Betoverend omschrijf ik de geur na het ruiken, maar dan niet als zwarte magie of behekst, wel op de manier hoe sierlijk de bloemen werken, hoe die elkaar lijken te betoveren – die halen het beste van elkaar naar boven. Of zijn het de aldehyden die voor deze betovering zorgen? Ze raken de bloemen aan die beginnen te dansen. Meestal zorgen aldehyden voor een koele wolk zonder dat je er een of twee bloemen specifiek uit kunt halen, wat telt is het totaalboeket.
En dat verschilt dus per geur. Toch ruik je het verschil met N° 5 direct in de opening, want hoewel je net zoals bij N° 5 direct in de wolk terechtkomt, springen de bloemen – er frisser en zonniger uit, die bloeien in de openlucht in plaats van in een laboratorium.
Elegant hoe de lelie wordt gekoppeld aan sering en narcis – dat ruik ik toch echt in het begin. Een koppige frisheid die langzaam zachter wordt door ylang-ylang – die tempert de metaalachtige koelheid van de aldehyden. En de andere bloemen – jasmijn, mimosa, roos – meeneemt zonder dat die helemaal deze koelheid te verliezen.
De afronding doopt de bloemen onder in een zeer fijnpoederige, zoet-zachte streling van de usual suspects: iris, sandalwood, vetiver, cistus labdanum, musk en amber die samen – na lang rusten op de huid – samen een ‘soort van’ zachte hazelnoottoets weten op te roepen.

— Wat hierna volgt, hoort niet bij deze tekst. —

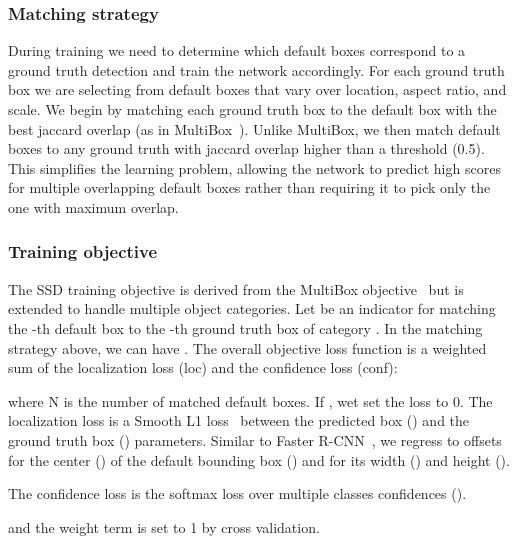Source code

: \documentclass[runningheads]{llncs}
\begin{document}
\subsubsection{Matching strategy}
\label{sec:matchingstrategy}
During training we need to determine which default boxes correspond to a ground truth detection and train the network accordingly.  For each ground truth box we are selecting from default boxes that vary over location, aspect ratio, and scale. We begin by matching each ground truth box to the default box with the best jaccard overlap (as in MultiBox~\cite{erhan2014scalable}). Unlike MultiBox, we then match default boxes to any ground truth with jaccard overlap higher than a threshold (0.5). This simplifies the learning problem, allowing the network to predict high scores for multiple overlapping default boxes rather than requiring it to pick only the one with maximum overlap.

\subsubsection{Training objective}
\label{sec:trainingobjective}
The SSD training objective is derived from the MultiBox objective~\cite{erhan2014scalable,szegedy2014scalable} but is extended to handle multiple object categories. Let  be an indicator for matching the -th default box to the -th ground truth box of category .
In the matching strategy above, we can have .
The overall objective loss function is a weighted sum of the localization loss (loc) and the confidence loss (conf):

where N is the number of matched default boxes. If , wet set the loss to 0. The localization loss is a Smooth L1 loss~\cite{girshick2015fast} between the predicted box () and the ground truth box () parameters. Similar to Faster R-CNN~\cite{ren2015faster}, we regress to offsets for the center () of the default bounding box () and for its width () and height ().

The confidence loss is the softmax loss over multiple classes confidences ().

and the weight term  is set to 1 by cross validation.
\end{document}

Vintage, verfijnd, chic – er verschijnt een ‘ideaalbeeld’ van een vrouw waarin het huidige modetrends geen plaats voor lijkt; liever amechtige, verveeld-verweesd kijkende anorexia-angehauchte te jonge topmodellen.
Ik ben op de internet beschrijvingen van de vintage-versies tegengekomen, waarin vol bewondering wordt geschreven over de distinctieve civetnoot. Kan ik me wel iets bij voorstellen. Eén druppel en een parfum krijgt chique bravoure. Maar dat geldt voor bijna voor alle voor- en vlak naoorlogse geuren. Ik hoop op een terugkeer van het dierlijk plezier in parfum. Gaat volgens mij ook gebeuren. Hangt al in de lucht.
Now your talking man. Dit is wat ik bedoel: ….bloemen die in de openlucht bloeien, niet in het laboratorium. Getemperde metaal…
Laat dat nu juist het eerste zijn waar ik aan denk bij een Franse geur. Komt er nog een special over Paul Vacher?
Dag Miriam,
Ik zou wel meer weten over Paul Vacher. De geuren die niet naar bloemen zijn genoemd vind ik het interessant: zijn Rose, Iris en Tubereuse zijn gewoon roos, iris en tuberoos. Niet met een merkwaardige en eigenzinnige invalshoek.
Groeten,
Erik Op 16 feb 2015, om 22:55 heeft GEURENGOEROE het volgende geschreven:
> >
Beste Erik,
Bedankt voor ’t bericht. Zeg, is het jou ook opgevallen dat er vroeger in de bladen gesproken werd over de kamperfoelie die ook kenmerkend zou zijn voor Nr 5. Ik kom het nu nergens meer tegen. Kan het vervangen zijn of zijn de mensen in de war? Overigens je recensies zijn super en orgineel.
Voor Gallion kunnen we zeker naar Marjo of naar Parijs?